1

My question is regarding the rules of enclosing scope. In the snippet below if x=x is not passed to the header of F2 there will be an error

def f1():
    x = 88
    def f2(x=x): # Remember enclosing scope X with defaults
        print(x)
    f2()
f1()

however I dont understand why "x=x" is not needed in the lambda in the below snippet

def func():
   x = 4
   action = (lambda n: x ** n) # x remembered from enclosing def
   return action

x = func()
print(x(2))

1 Answers1

2

In the snippet below if x=x is not passed to the header of F2 there will be an error

No there won't:

>>> def f1():
...     x = 88
...     def f2():
...         print(x)
...     f2()
... 
>>> f1()
88

You only need the default parameter value hack when you're trying to pass a value that might get changed later. f2 as I've written it captures the variable x from the enclosing scope, so it will print whatever x happens to be at the time.

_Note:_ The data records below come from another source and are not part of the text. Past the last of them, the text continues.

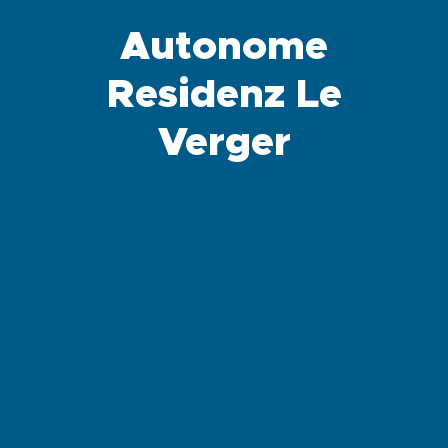
Autonome
Residenz Le
Verger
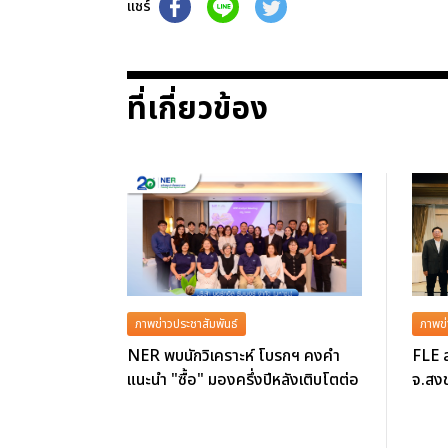
แชร์
ที่เกี่ยวข้อง
ภาพข่าวประชาสัมพันธ์
ภาพข่
NER พบนักวิเคราะห์ โบรกฯ คงคำ
FLE ล
แนะนำ "ซื้อ" มองครึ่งปีหลังเติบโตต่อ
จ.สงข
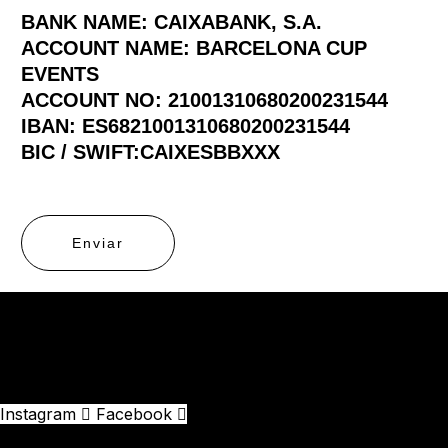
BANK NAME: CAIXABANK, S.A.
ACCOUNT NAME: BARCELONA CUP
EVENTS
ACCOUNT NO: 21001310680200231544
IBAN: ES6821001310680200231544
BIC / SWIFT:CAIXESBBXXX
Enviar
Instagram
Facebook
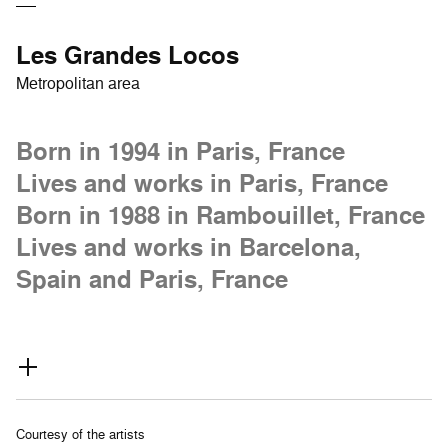
Les Grandes Locos
Metropolitan area
Born in 1994 in Paris, France
Lives and works in Paris, France
Born in 1988 in Rambouillet, France
Lives and works in Barcelona,
Spain and Paris, France
Courtesy of the artists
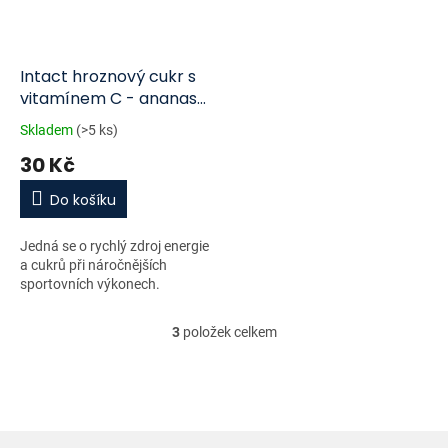
Intact hroznový cukr s
vitamínem C - ananas
40g
Skladem
(>5 ks)
30 Kč
Do košíku
Jedná se o rychlý zdroj energie
a cukrů při náročnějších
sportovních výkonech.
3
položek celkem
O
v
l
á
d
a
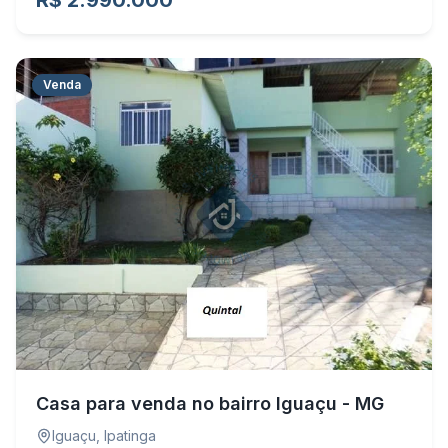
R$ 2.990.000
Venda
Casa para venda no bairro Iguaçu - MG
Iguaçu
,
Ipatinga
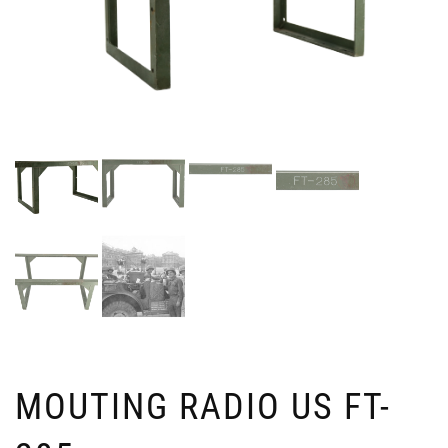
MOUTING RADIO US FT-
JE
2
DE
M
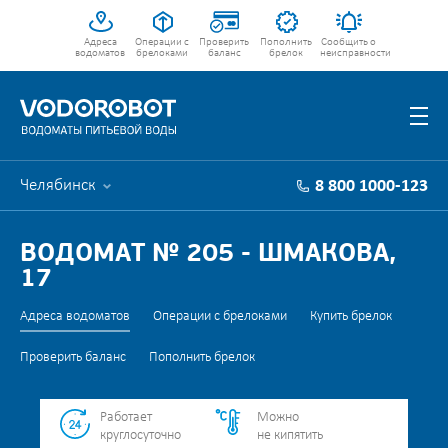
Адреса
Операции с
Проверить
Пополнить
Сообщить о
водоматов
брелоками
баланс
брелок
неисправности
Челябинск
8 800 1000-123
ВОДОМАТ № 205 - ШМАКОВА,
17
Адреса водоматов
Операции с брелоками
Купить брелок
Проверить баланс
Пополнить брелок
Работает
Можно
круглосуточно
не кипятить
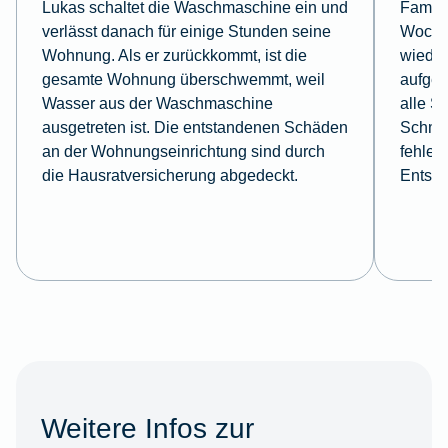
Lukas schaltet die Waschmaschine ein und
Famili
verlässt danach für einige Stunden seine
Wochen
Wohnung. Als er zurückkommt, ist die
wieder
gesamte Wohnung überschwemmt, weil
aufgeb
Wasser aus der Waschmaschine
alle S
ausgetreten ist. Die entstandenen Schäden
Schmuc
an der Wohnungseinrichtung sind durch
fehlen
die Hausratversicherung abgedeckt.
Entsch
Weitere Infos zur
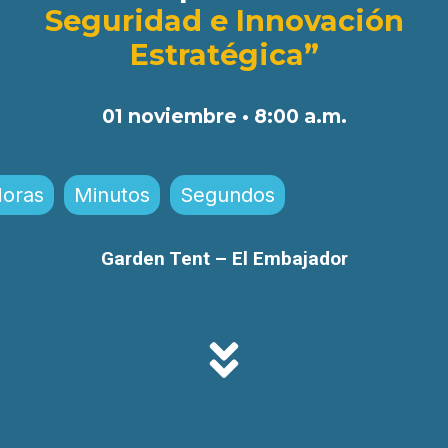
Seguridad e Innovación
Estratégica”
01 noviembre • 8:00 a.m.
oras
Minutos
Segundos
Garden Tent – El Embajador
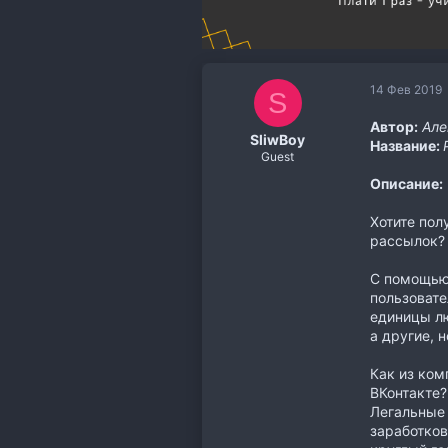
14 Фев 2019
S
Автор:
Але
SliwBoy
Название:
Guest
Описание:
Хотите пол
рассылок?
С помощью 
пользовате
единицы лю
а другие, 
Как из ком
ВКонтакте?
Легальные 
заработков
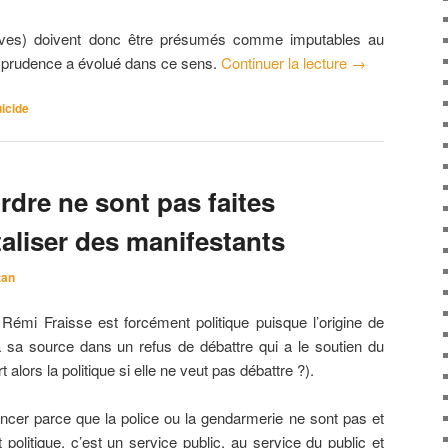
tives) doivent donc être présumés comme imputables au
risprudence a évolué dans ce sens.
Continuer la lecture
→
icide
ordre ne sont pas faites
taliser des manifestants
tan
Rémi Fraisse est forcément politique puisque l’origine de
 a sa source dans un refus de débattre qui a le soutien du
alors la politique si elle ne veut pas débattre ?).
ncer parce que la police ou la gendarmerie ne sont pas et
 politique, c’est un service public, au service du public et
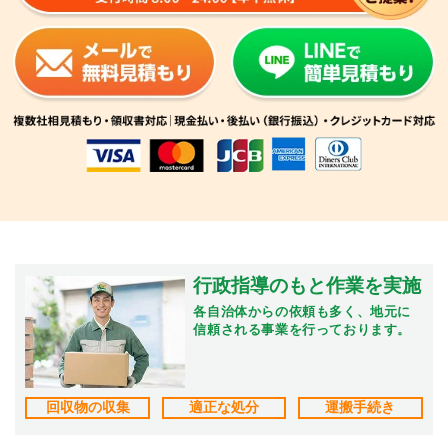
行政指導のもと作業を実施
各自治体からの依頼も多く、地元に
信頼される事業を行っております。
回収物の収集
適正な処分
運搬手続き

As you've written it, it captures the current value of the variable x, not the variable itself.

For example:

>>> def f1():
...     x = 88
...     def f2():
...         print(x)
...     x = 44
...     f2()
... 
>>> f1()
44

>>> def f1():
...     x = 88
...     def f2(x=x):
...         print(x)
...     x = 44
...     f2()
... 
>>> f1()
88

For a very common real-life example of where this difference is important, see Why do lambdas defined in a loop with different values all return the same result? in the official FAQ.